T20 Blast: Robin Peterson sends Surrey to finals day

Image source, Getty Images

Image caption, Robin Peterson's (right) unbeaten 24 came off 12 balls

Robin Peterson kept his nerve to steer Surrey to a three-wicket win over Worcestershire and secure a place at the T20 Blast finals day.

Set 142 to win, Jason Roy hit 52 off 23 balls to get Surrey's reply off to a flying start as they reached 68-2 by the end of the powerplay.

But, despite 29 from Kevin Pietersen, they wobbled to 128-7 before Peterson (24no) won the game with 21 balls left.

Richard Oliver had earlier top-scored with 34 in Worcestershire's 141-9.

England one-day seamer Jade Dernbach impressed with 2-22 from his four overs, while there were also two wickets apiece for South Africa slow-left armer Peterson (2-12) and Matt Dunn (2-28) as Worcestershire lost wickets at regular intervals.

And they were always up against it after Roy's early onslaught, as he edged Jack Shantry for a boundary off the second ball of Surrey's innings before smashing the Worcestershire left-arm seamer over long-off for six two balls later.

Roy then dispatched Mitchell McClenaghan for three boundaries and a six in the following over, and hit a further six and four fours before eventually failing to clear Mitchell at mid-on off Shantry.

Gary Wilson and former England batsman Pietersen appeared to be making serene progress towards their target but both fell in the space of eight balls, swiftly followed by the run out of Rory Burns by Brett D'Oliveira, to leave Surrey wobbling at 106-5.

Azhar Mahmood hooked McClenaghan to Joe Leach at fine leg with 21 still needed, and Zafar Ansari gloved Colin Munro to wicketkeeper Ben Cox with 14 required.
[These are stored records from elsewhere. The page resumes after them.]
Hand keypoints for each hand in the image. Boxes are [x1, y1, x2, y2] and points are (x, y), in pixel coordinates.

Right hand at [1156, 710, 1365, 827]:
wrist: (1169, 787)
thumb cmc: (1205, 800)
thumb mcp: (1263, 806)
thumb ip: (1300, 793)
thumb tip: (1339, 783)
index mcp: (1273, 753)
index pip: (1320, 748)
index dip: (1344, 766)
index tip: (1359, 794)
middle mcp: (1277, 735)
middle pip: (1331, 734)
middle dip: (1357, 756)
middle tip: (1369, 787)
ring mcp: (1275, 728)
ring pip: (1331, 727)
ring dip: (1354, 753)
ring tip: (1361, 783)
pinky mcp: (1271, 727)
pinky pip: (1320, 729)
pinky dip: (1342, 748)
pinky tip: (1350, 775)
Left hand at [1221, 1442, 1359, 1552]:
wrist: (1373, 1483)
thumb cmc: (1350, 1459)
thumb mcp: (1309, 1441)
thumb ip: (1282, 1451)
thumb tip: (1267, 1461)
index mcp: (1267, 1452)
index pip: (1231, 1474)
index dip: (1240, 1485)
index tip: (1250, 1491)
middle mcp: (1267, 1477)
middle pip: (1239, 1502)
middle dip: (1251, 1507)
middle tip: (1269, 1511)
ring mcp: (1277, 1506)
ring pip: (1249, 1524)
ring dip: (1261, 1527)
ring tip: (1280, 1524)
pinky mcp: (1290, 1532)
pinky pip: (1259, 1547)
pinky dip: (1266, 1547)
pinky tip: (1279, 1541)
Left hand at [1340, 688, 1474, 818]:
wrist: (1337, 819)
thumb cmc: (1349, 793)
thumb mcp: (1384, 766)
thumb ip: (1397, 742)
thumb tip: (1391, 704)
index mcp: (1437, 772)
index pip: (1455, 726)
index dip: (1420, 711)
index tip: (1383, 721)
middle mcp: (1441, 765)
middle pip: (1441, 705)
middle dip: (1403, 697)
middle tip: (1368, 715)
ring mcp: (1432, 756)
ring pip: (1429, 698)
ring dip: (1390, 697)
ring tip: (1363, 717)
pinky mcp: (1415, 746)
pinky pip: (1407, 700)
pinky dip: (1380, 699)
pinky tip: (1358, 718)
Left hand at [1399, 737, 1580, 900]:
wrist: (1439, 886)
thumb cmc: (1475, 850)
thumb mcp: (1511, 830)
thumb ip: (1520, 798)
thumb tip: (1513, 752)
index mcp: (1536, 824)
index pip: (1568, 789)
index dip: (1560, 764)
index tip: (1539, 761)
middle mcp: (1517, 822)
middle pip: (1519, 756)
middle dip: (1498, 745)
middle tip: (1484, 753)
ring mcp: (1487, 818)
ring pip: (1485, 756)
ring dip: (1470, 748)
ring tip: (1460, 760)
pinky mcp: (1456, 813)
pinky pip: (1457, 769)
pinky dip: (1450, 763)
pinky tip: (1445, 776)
But Peterson kept his nerve to pull Munro fine for four before winning the game with a six and four off successive balls from spinner Shaaiq Choudhry to send Surrey to finals day for a second successive year.
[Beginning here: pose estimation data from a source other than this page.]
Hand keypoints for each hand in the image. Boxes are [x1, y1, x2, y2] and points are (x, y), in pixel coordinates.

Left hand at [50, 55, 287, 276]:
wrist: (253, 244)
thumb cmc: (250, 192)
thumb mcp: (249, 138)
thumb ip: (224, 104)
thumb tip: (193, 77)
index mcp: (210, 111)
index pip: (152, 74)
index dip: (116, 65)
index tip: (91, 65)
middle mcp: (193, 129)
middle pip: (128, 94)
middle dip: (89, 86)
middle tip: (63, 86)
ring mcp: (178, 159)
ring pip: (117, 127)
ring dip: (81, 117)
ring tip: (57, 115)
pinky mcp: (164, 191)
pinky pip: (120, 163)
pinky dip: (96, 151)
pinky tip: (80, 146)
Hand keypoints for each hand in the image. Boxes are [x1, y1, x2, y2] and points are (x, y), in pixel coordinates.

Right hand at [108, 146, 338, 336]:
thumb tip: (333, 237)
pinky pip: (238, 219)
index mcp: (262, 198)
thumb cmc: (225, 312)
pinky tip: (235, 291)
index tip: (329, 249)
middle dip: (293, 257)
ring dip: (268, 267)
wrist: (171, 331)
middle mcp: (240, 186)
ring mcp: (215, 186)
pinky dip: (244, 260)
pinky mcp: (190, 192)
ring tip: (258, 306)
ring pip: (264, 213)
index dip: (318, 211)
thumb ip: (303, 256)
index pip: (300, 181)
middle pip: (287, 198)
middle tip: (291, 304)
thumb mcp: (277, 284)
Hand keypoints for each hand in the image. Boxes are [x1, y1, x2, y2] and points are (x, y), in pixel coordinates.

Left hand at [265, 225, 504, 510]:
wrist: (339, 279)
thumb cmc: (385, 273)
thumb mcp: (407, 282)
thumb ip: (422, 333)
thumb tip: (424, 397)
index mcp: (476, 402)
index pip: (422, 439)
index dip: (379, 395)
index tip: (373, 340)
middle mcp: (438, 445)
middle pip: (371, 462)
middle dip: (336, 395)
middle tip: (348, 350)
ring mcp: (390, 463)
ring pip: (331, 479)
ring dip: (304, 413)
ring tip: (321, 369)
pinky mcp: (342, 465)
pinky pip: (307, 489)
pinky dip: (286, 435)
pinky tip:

Surrey captain Gary Wilson: "We made it a bit hard for ourselves towards the end but it's great to get over the line and get through to finals day.

"That is one of the biggest days in the domestic calendar and so we are delighted to be involved.

"Jason Roy set it up for us so well but people then got in and didn't carry on. I think it was quite a slow pitch and therefore not as easy as Jason made it look, but even though we got to the win target with 3.3 overs to spare the seven wickets we lost made it a bit of an issue."

Worcestershire's director of cricket Steve Rhodes: "I didn't think it was a bad score. We thought we could win with that score. But, if you look at the whole day, most of the batters have struggled to score on that wicket apart from Jason Roy.

"Take away Roy's 50 off 20-odd balls on a wicket that was difficult to score on and that's the difference. It was a major match-winning innings for Surrey and that's the reason why he has been picked to play for the England Lions."